Scan the records for the string "What"; copy each line where it occurs.

Information given.
________________________

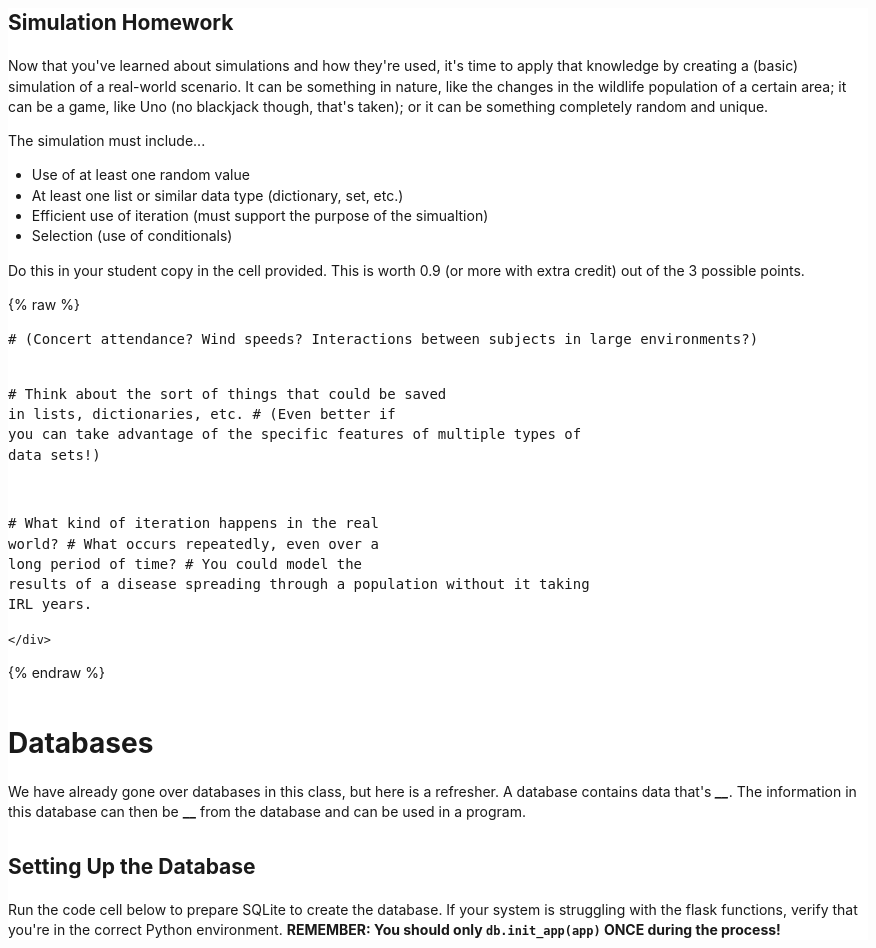 <div class="cell border-box-sizing text_cell rendered"><div class="inner_cell">
<div class="text_cell_render border-box-sizing rendered_html">
<h2 id="Simulation-Homework">Simulation Homework<a class="anchor-link" href="#Simulation-Homework"> </a></h2><p>Now that you've learned about simulations and how they're used, it's time to apply that knowledge by creating a (basic) simulation of a real-world scenario. It can be something in nature, like the changes in the wildlife population of a certain area; it can be a game, like Uno (no blackjack though, that's taken); or it can be something completely random and unique.</p>
<p>The simulation must include...</p>
<ul>
<li>Use of at least one random value</li>
<li>At least one list or similar data type (dictionary, set, etc.)</li>
<li>Efficient use of iteration (must support the purpose of the simualtion)</li>
<li>Selection (use of conditionals)</li>
</ul>
<p>Do this in your student copy in the cell provided. This is worth 0.9 (or more with extra credit) out of the 3 possible points.</p>

</div>
</div>
</div>
    {% raw %}
    
<div class="cell border-box-sizing code_cell rendered">
<div class="input">

<div class="inner_cell">
    <div class="input_area">
<div class=" highlight hl-ipython3"><pre><span></span><span class="c1"># (Concert attendance? Wind speeds? Interactions between subjects in large environments?)</span>

<span class="c1"># Think about the sort of things that could be saved in lists, dictionaries, etc.</span>
<span class="c1"># (Even better if you can take advantage of the specific features of multiple types of data sets!)</span>

<span class="c1"># What kind of iteration happens in the real world?</span>
<span class="c1"># What occurs repeatedly, even over a long period of time?</span>
<span class="c1"># You could model the results of a disease spreading through a population without it taking IRL years.</span>
</pre></div>

    </div>
</div>
</div>

</div>
    {% endraw %}

<div class="cell border-box-sizing text_cell rendered"><div class="inner_cell">
<div class="text_cell_render border-box-sizing rendered_html">
<h1 id="Databases">Databases<a class="anchor-link" href="#Databases"> </a></h1><p>We have already gone over databases in this class, but here is a refresher. A database contains data that's <strong><strong><em>__</em></strong></strong>. The information in this database can then be <strong>__</strong> from the database and can be used in a program.</p>
<h2 id="Setting-Up-the-Database">Setting Up the Database<a class="anchor-link" href="#Setting-Up-the-Database"> </a></h2><p>Run the code cell below to prepare SQLite to create the database. If your system is struggling with the flask functions, verify that you're in the correct Python environment. <strong>REMEMBER: You should only <code>db.init_app(app)</code> ONCE during the process!</strong></p>
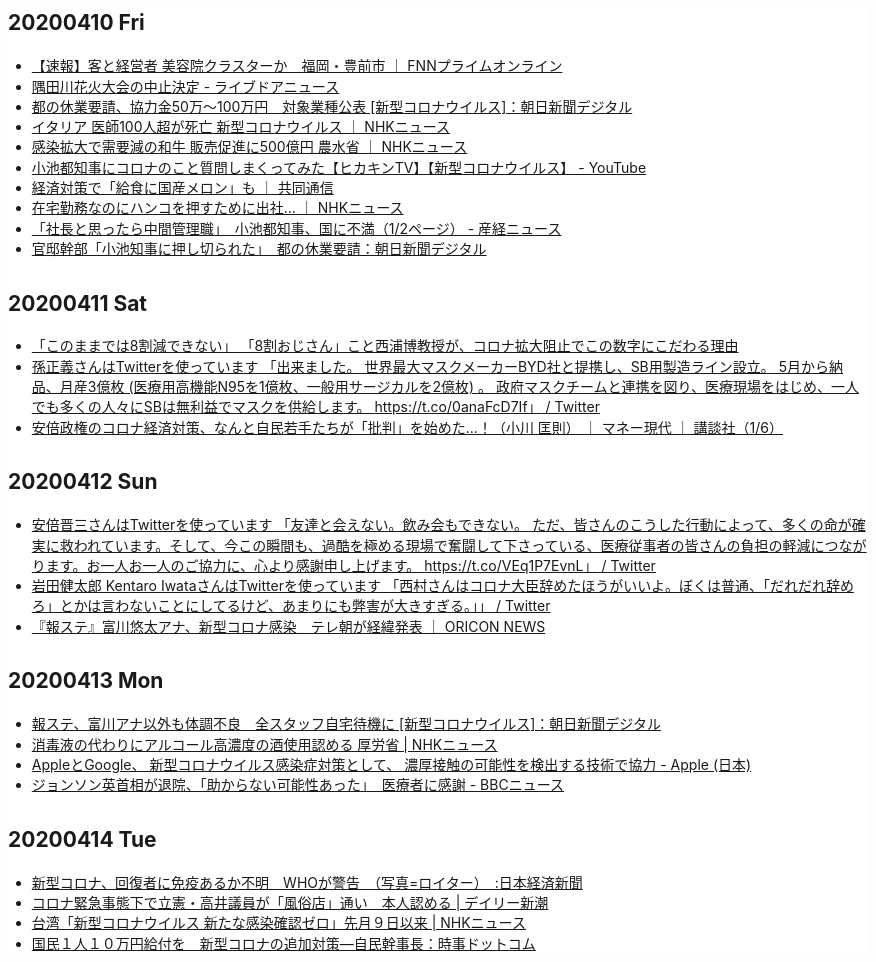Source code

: ## 20200410 Fri
- [【速報】客と経営者 美容院クラスターか　福岡・豊前市 ｜ FNNプライムオンライン](https://this.kiji.is/621179488345506913?c=62479058578587648)
- [隅田川花火大会の中止決定 - ライブドアニュース](https://news.livedoor.com/article/detail/18100896/)
- [都の休業要請、協力金50万～100万円　対象業種公表 [新型コロナウイルス]：朝日新聞デジタル](https://www.asahi.com/articles/ASN4B3QC1N4BUTIL006.html)
- [イタリア 医師100人超が死亡 新型コロナウイルス ｜ NHKニュース](https://www3.nhk.or.jp/news/html/20200410/k10012379061000.html)
- [感染拡大で需要減の和牛 販売促進に500億円 農水省 ｜ NHKニュース](https://www3.nhk.or.jp/news/html/20200411/k10012381471000.html)
- [小池都知事にコロナのこと質問しまくってみた【ヒカキンTV】【新型コロナウイルス】 - YouTube](https://www.youtube.com/watch?v=ofCsslfc-So)
- [経済対策で「給食に国産メロン」も ｜ 共同通信](https://this.kiji.is/621179515888632929)
- [在宅勤務なのにハンコを押すために出社… ｜ NHKニュース](https://www3.nhk.or.jp/news/html/20200411/k10012381401000.html)
- [「社長と思ったら中間管理職」　小池都知事、国に不満（1/2ページ） - 産経ニュース](https://www.sankei.com/life/news/200410/lif2004100124-n1.html)
- [官邸幹部「小池知事に押し切られた」　都の休業要請：朝日新聞デジタル](https://www.asahi.com/articles/ASN4B3Q30N4BULFA004.html)

## 20200411 Sat
- [「このままでは8割減できない」 「8割おじさん」こと西浦博教授が、コロナ拡大阻止でこの数字にこだわる理由](https://www.buzzfeed.com/jp/naokoiwanaga/covid-19-nishiura)
- [孫正義さんはTwitterを使っています 「出来ました。 世界最大マスクメーカーBYD社と提携し、SB用製造ライン設立。 5月から納品、月産3億枚 (医療用高機能N95を1億枚、一般用サージカルを2億枚) 。 政府マスクチームと連携を図り、医療現場をはじめ、一人でも多くの人々にSBは無利益でマスクを供給します。 https://t.co/0anaFcD7If」 / Twitter](https://twitter.com/masason/status/1248929312775921666)
- [安倍政権のコロナ経済対策、なんと自民若手たちが「批判」を始めた…！（小川 匡則） ｜ マネー現代 ｜ 講談社（1/6）](https://gendai.ismedia.jp/articles/-/71731)

## 20200412 Sun
- [安倍晋三さんはTwitterを使っています 「友達と会えない。飲み会もできない。 ただ、皆さんのこうした行動によって、多くの命が確実に救われています。そして、今この瞬間も、過酷を極める現場で奮闘して下さっている、医療従事者の皆さんの負担の軽減につながります。お一人お一人のご協力に、心より感謝申し上げます。 https://t.co/VEq1P7EvnL」 / Twitter](https://twitter.com/AbeShinzo/status/1249127951154712576)
- [岩田健太郎 Kentaro IwataさんはTwitterを使っています 「西村さんはコロナ大臣辞めたほうがいいよ。ぼくは普通、「だれだれ辞めろ」とかは言わないことにしてるけど、あまりにも弊害が大きすぎる。」」 / Twitter](https://twitter.com/georgebest1969/status/1249182560640536576)
- [『報ステ』富川悠太アナ、新型コロナ感染　テレ朝が経緯発表 ｜ ORICON NEWS](https://www.oricon.co.jp/news/2159776/)

## 20200413 Mon
- [報ステ、富川アナ以外も体調不良　全スタッフ自宅待機に [新型コロナウイルス]：朝日新聞デジタル](https://www.asahi.com/articles/ASN4F62C0N4FUCLV00L.html)
- [消毒液の代わりにアルコール高濃度の酒使用認める 厚労省 | NHKニュース](https://www3.nhk.or.jp/news/html/20200413/k10012384111000.html)
- [AppleとGoogle、 新型コロナウイルス感染症対策として、 濃厚接触の可能性を検出する技術で協力 - Apple (日本)](https://www.apple.com/jp/newsroom/2020/04/apple-and-google-partner-on-covid-19-contact-tracing-technology/)
- [ジョンソン英首相が退院、「助からない可能性あった」　医療者に感謝 - BBCニュース](https://www.bbc.com/japanese/52266017)
  
## 20200414 Tue
- [新型コロナ、回復者に免疫あるか不明　WHOが警告　（写真=ロイター）　:日本経済新聞](https://www.nikkei.com/article/DGXMZO58013600U0A410C2000000/)
- [コロナ緊急事態下で立憲・高井議員が「風俗店」通い　本人認める | デイリー新潮](https://www.dailyshincho.jp/article/2020/04141700/?all=1)
- [台湾「新型コロナウイルス 新たな感染確認ゼロ」先月９日以来 | NHKニュース](https://www3.nhk.or.jp/news/html/20200414/k10012387151000.html)
- [国民１人１０万円給付を　新型コロナの追加対策―自民幹事長：時事ドットコム](https://www.jiji.com/jc/article?k=2020041400917&g=pol)
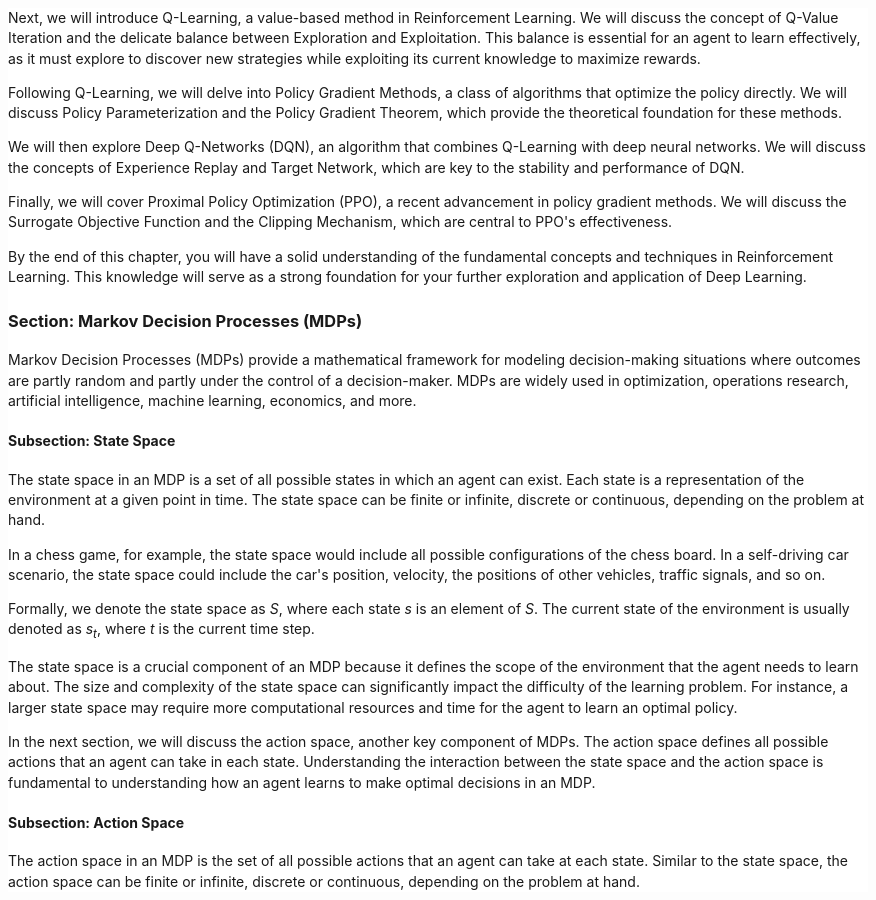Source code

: Next, we will introduce Q-Learning, a value-based method in Reinforcement Learning. We will discuss the concept of Q-Value Iteration and the delicate balance between Exploration and Exploitation. This balance is essential for an agent to learn effectively, as it must explore to discover new strategies while exploiting its current knowledge to maximize rewards.

Following Q-Learning, we will delve into Policy Gradient Methods, a class of algorithms that optimize the policy directly. We will discuss Policy Parameterization and the Policy Gradient Theorem, which provide the theoretical foundation for these methods.

We will then explore Deep Q-Networks (DQN), an algorithm that combines Q-Learning with deep neural networks. We will discuss the concepts of Experience Replay and Target Network, which are key to the stability and performance of DQN.

Finally, we will cover Proximal Policy Optimization (PPO), a recent advancement in policy gradient methods. We will discuss the Surrogate Objective Function and the Clipping Mechanism, which are central to PPO's effectiveness.

By the end of this chapter, you will have a solid understanding of the fundamental concepts and techniques in Reinforcement Learning. This knowledge will serve as a strong foundation for your further exploration and application of Deep Learning.

### Section: Markov Decision Processes (MDPs)

Markov Decision Processes (MDPs) provide a mathematical framework for modeling decision-making situations where outcomes are partly random and partly under the control of a decision-maker. MDPs are widely used in optimization, operations research, artificial intelligence, machine learning, economics, and more.

#### Subsection: State Space

The state space in an MDP is a set of all possible states in which an agent can exist. Each state is a representation of the environment at a given point in time. The state space can be finite or infinite, discrete or continuous, depending on the problem at hand.

In a chess game, for example, the state space would include all possible configurations of the chess board. In a self-driving car scenario, the state space could include the car's position, velocity, the positions of other vehicles, traffic signals, and so on.

Formally, we denote the state space as $S$, where each state $s$ is an element of $S$. The current state of the environment is usually denoted as $s_t$, where $t$ is the current time step.

The state space is a crucial component of an MDP because it defines the scope of the environment that the agent needs to learn about. The size and complexity of the state space can significantly impact the difficulty of the learning problem. For instance, a larger state space may require more computational resources and time for the agent to learn an optimal policy.

In the next section, we will discuss the action space, another key component of MDPs. The action space defines all possible actions that an agent can take in each state. Understanding the interaction between the state space and the action space is fundamental to understanding how an agent learns to make optimal decisions in an MDP.

#### Subsection: Action Space

The action space in an MDP is the set of all possible actions that an agent can take at each state. Similar to the state space, the action space can be finite or infinite, discrete or continuous, depending on the problem at hand.
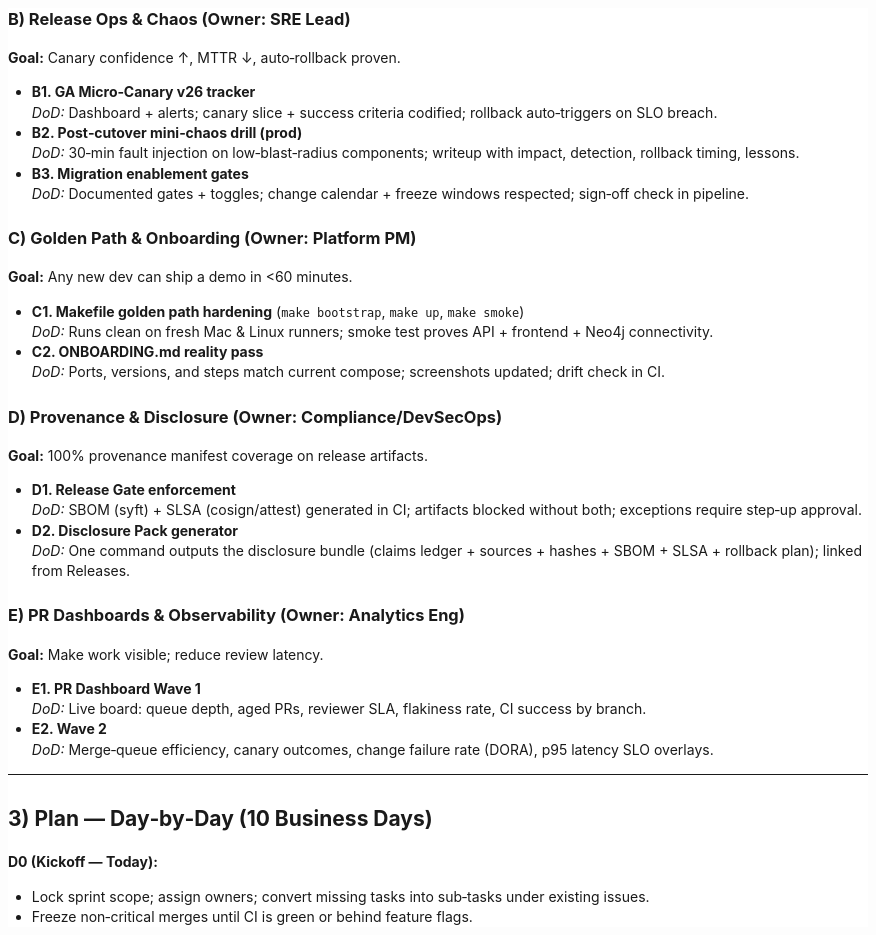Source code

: ### B) Release Ops & Chaos (Owner: **SRE Lead**)

**Goal:** Canary confidence ↑, MTTR ↓, auto‑rollback proven.

- **B1. GA Micro‑Canary v26 tracker**\
  *DoD:* Dashboard + alerts; canary slice + success criteria codified; rollback auto‑triggers on SLO breach.
- **B2. Post‑cutover mini‑chaos drill (prod)**\
  *DoD:* 30‑min fault injection on low‑blast‑radius components; writeup with impact, detection, rollback timing, lessons.
- **B3. Migration enablement gates**\
  *DoD:* Documented gates + toggles; change calendar + freeze windows respected; sign‑off check in pipeline.

### C) Golden Path & Onboarding (Owner: **Platform PM**)

**Goal:** Any new dev can ship a demo in <60 minutes.

- **C1. Makefile golden path hardening** (`make bootstrap`, `make up`, `make smoke`)\
  *DoD:* Runs clean on fresh Mac & Linux runners; smoke test proves API + frontend + Neo4j connectivity.
- **C2. ONBOARDING.md reality pass**\
  *DoD:* Ports, versions, and steps match current compose; screenshots updated; drift check in CI.

### D) Provenance & Disclosure (Owner: **Compliance/DevSecOps**)

**Goal:** 100% provenance manifest coverage on release artifacts.

- **D1. Release Gate enforcement**\
  *DoD:* SBOM (syft) + SLSA (cosign/attest) generated in CI; artifacts blocked without both; exceptions require step‑up approval.
- **D2. Disclosure Pack generator**\
  *DoD:* One command outputs the disclosure bundle (claims ledger + sources + hashes + SBOM + SLSA + rollback plan); linked from Releases.

### E) PR Dashboards & Observability (Owner: **Analytics Eng**)

**Goal:** Make work visible; reduce review latency.

- **E1. PR Dashboard Wave 1**\
  *DoD:* Live board: queue depth, aged PRs, reviewer SLA, flakiness rate, CI success by branch.
- **E2. Wave 2**\
  *DoD:* Merge‑queue efficiency, canary outcomes, change failure rate (DORA), p95 latency SLO overlays.

---

## 3) Plan — Day‑by‑Day (10 Business Days)

**D0 (Kickoff — Today):**

- Lock sprint scope; assign owners; convert missing tasks into sub‑tasks under existing issues.
- Freeze non‑critical merges until CI is green or behind feature flags.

________________________

Exercise answer.
<span class="c1"># What kind of iteration happens in the real world?</span>
<span class="c1"># What occurs repeatedly, even over a long period of time?</span>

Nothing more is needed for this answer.